A positively stacked United States team headlined by LeBron James, Kevin Durant, Joel Embiid and the Olympic debutant Stephen Curry would expect to be hot favourites to win a fourth straight gold when the men’s basketball final tips off on the penultimate day of the Games in Bercy. Quelle surprise, non?

Only getting to this gold medal game – and winning it – won’t be the fait accompli of years past. A cluster of rivals laden with NBA stars including Serbia (the three-time MVP Nikola Jokic), Canada (Shai Gilgeous-Alexander), Australia (Josh Giddey) and Germany (Dennis Schröder) are each capable of offering stiff resistance to the Americans, especially under Fiba rules. But the gnarliest challenge will be posed by France, buoyed up by rollicking home support and a front line featuring 7ft 1in Rudy Gobert, the four-time NBA defensive player of the year, and 7ft 4in Victor Wembanyama, perhaps the most promising young player since James entered the professional ranks more than two decades ago.

The 20-year-old with an eight-foot wingspan and the agility of much smaller players, who was dubbed a “once-in-a-millennium” talent even before entering the NBA with the San Antonio Spurs last year and winning rookie of the year honours by a rare unanimous vote, will be one of the poster boys for France’s Olympic team and the star attraction of a group who are not there to make up numbers. Under the steady hand of Vincent Collet – who also coached Wembanyama when he played for Metropolitans 92 in the French top flight – Les Bleus are an athletic side who have come close at major tournaments in recent years including in Tokyo, where they handed Team USA their first Olympic loss in 17 years only to suffer a five-point defeat when they ran it back for the gold.

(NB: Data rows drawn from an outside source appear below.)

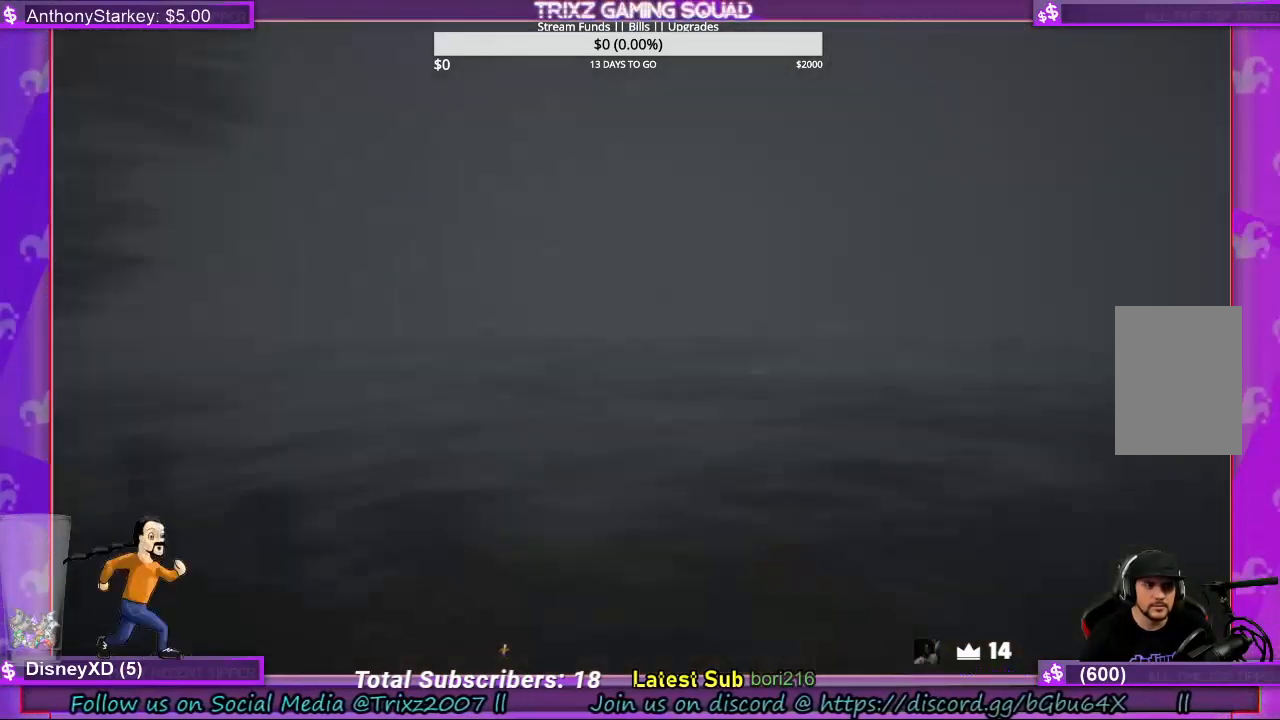
{"keys": ["a", "shift", "w"], "mouse": [], "events": [[133, "a", "down"]]}
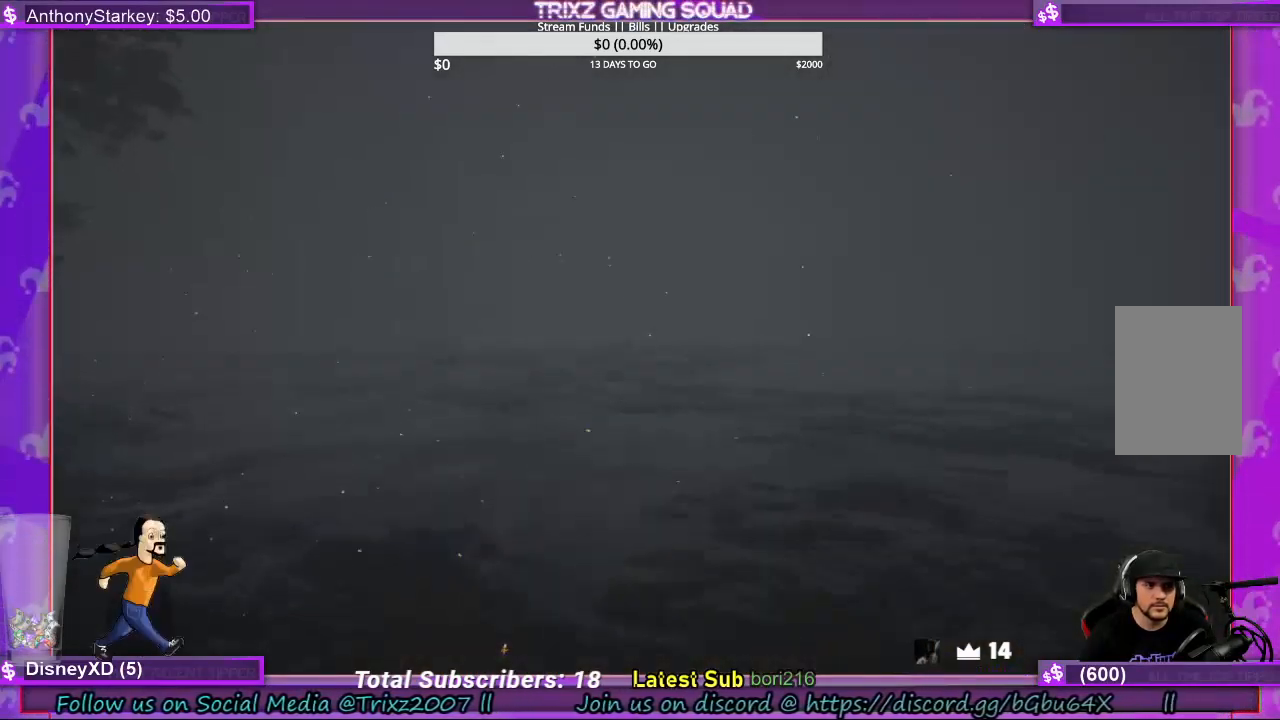
{"keys": ["a", "shift", "w"], "mouse": [], "events": []}
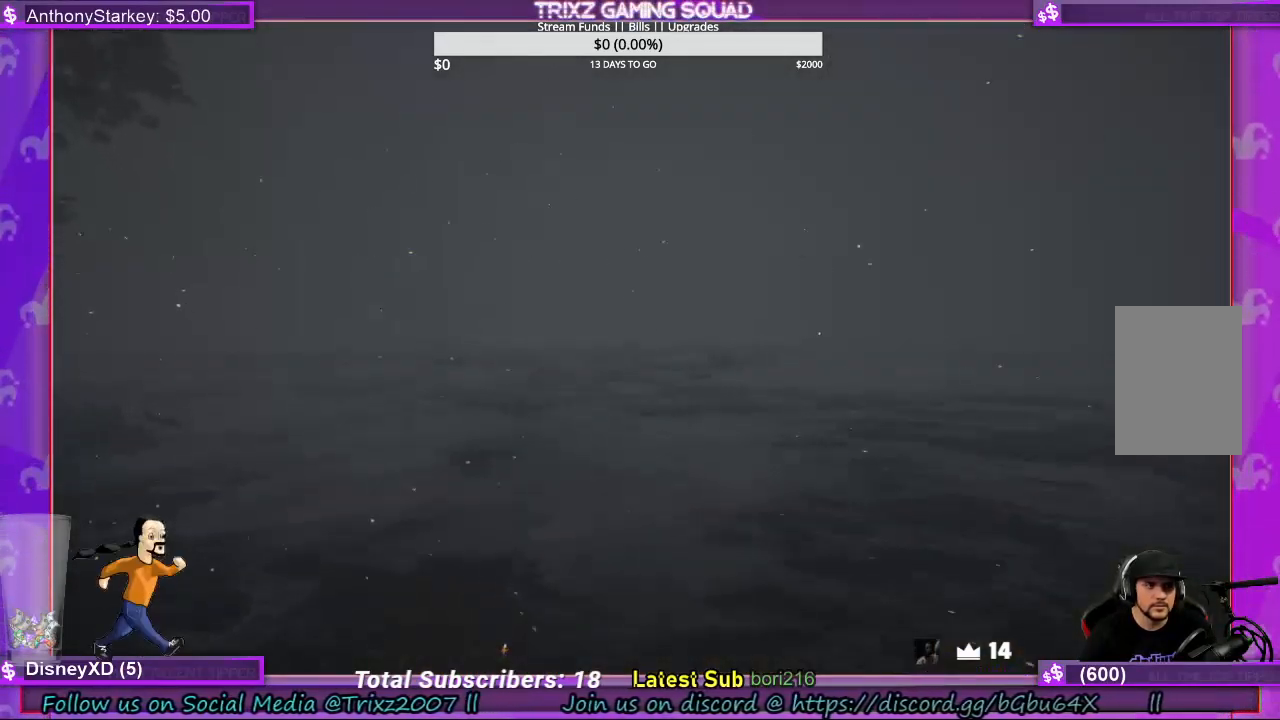
{"keys": [], "mouse": [], "events": [[33, "a", "up"], [33, "shift", "up"], [33, "w", "up"]]}
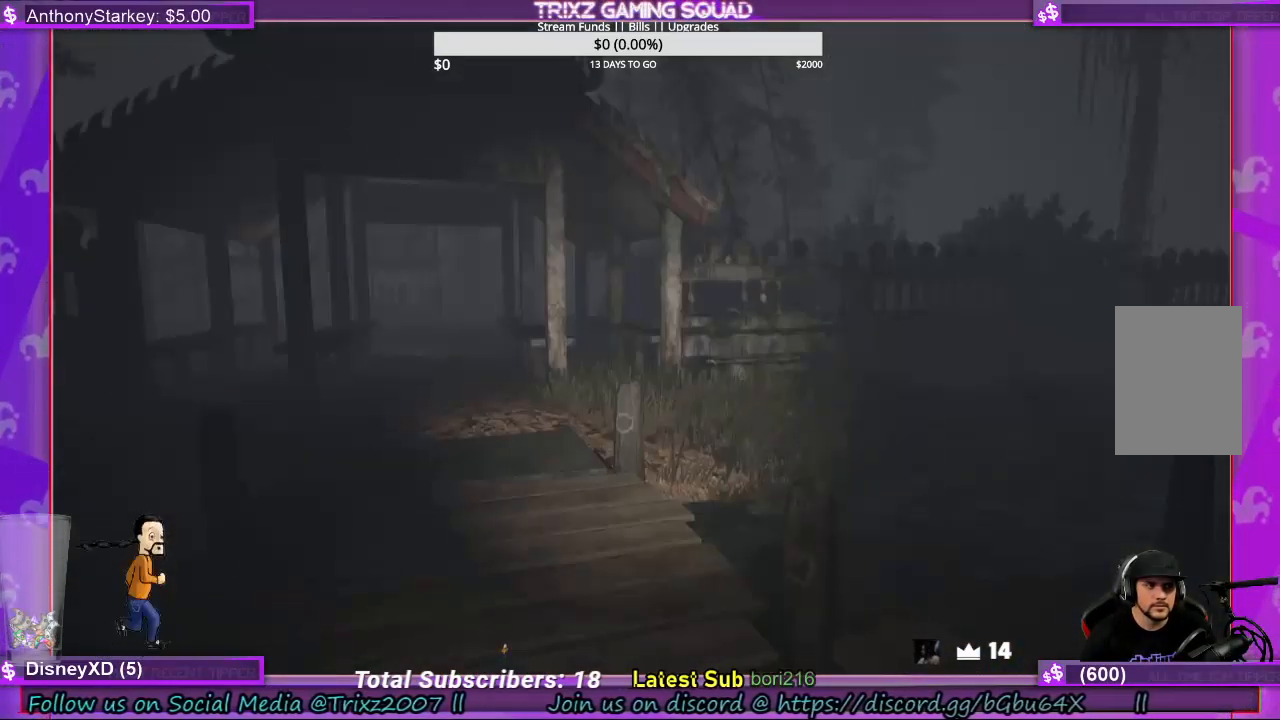
{"keys": [], "mouse": [], "events": []}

But make no mistake: the Americans are hotly tipped on merit. The roster has size, scoring, defence and star power to burn. Four of the projected starters – James (four), Curry (two), Durant (one) and Embiid (one) – have combined to win eight NBA MVP awards. Jayson Tatum, Jrue Holiday, Devin Booker and Bam Adebayo all return from the gold medal-winning team in Tokyo. Anthony Edwards and Tyrese Haliburton have emerged as two of the league’s brightest young stars. All but one of the 12 players were selected as All-Stars this season while the other, Holiday, was named to the all-defensive first team. They will be coached by Steve Kerr, no stranger to managing gobs of individual talent after helming the Golden State Warriors to four NBA titles in his 10-year stint and serving as an assistant on Gregg Popovich’s bench at the last Olympics.

The ringleader is James, arguably the biggest star of the roughly 10,500 athletes in Paris, who was a teenager on the US squad that stumbled to the bronze at the 2004 Athens Games, prompting a wholesale rethink of USA Basketball that made it more appealing for NBA players to participate in the Olympics. Now 39 and in search of a third gold, he is still among the world’s best while competing against players who were in diapersnappies when he was already a household name.

Somehow, a far more mortal lock may happen the next day when a US women’s team led by Diana Taurasi, A’ja Wilson and Breanna Stewart are expected to cruise to an eighth consecutive gold on the same floor. Drawing from a talent pool so laughably deep that USA Basketball couldn’t even find a roster spot for the crossover phenomenon Caitlin Clark, the USA women are arguably the most dominant team in world sport today, having not lost an Olympic game since 1992 or in any tournament since 2006 in which they have fielded professionals.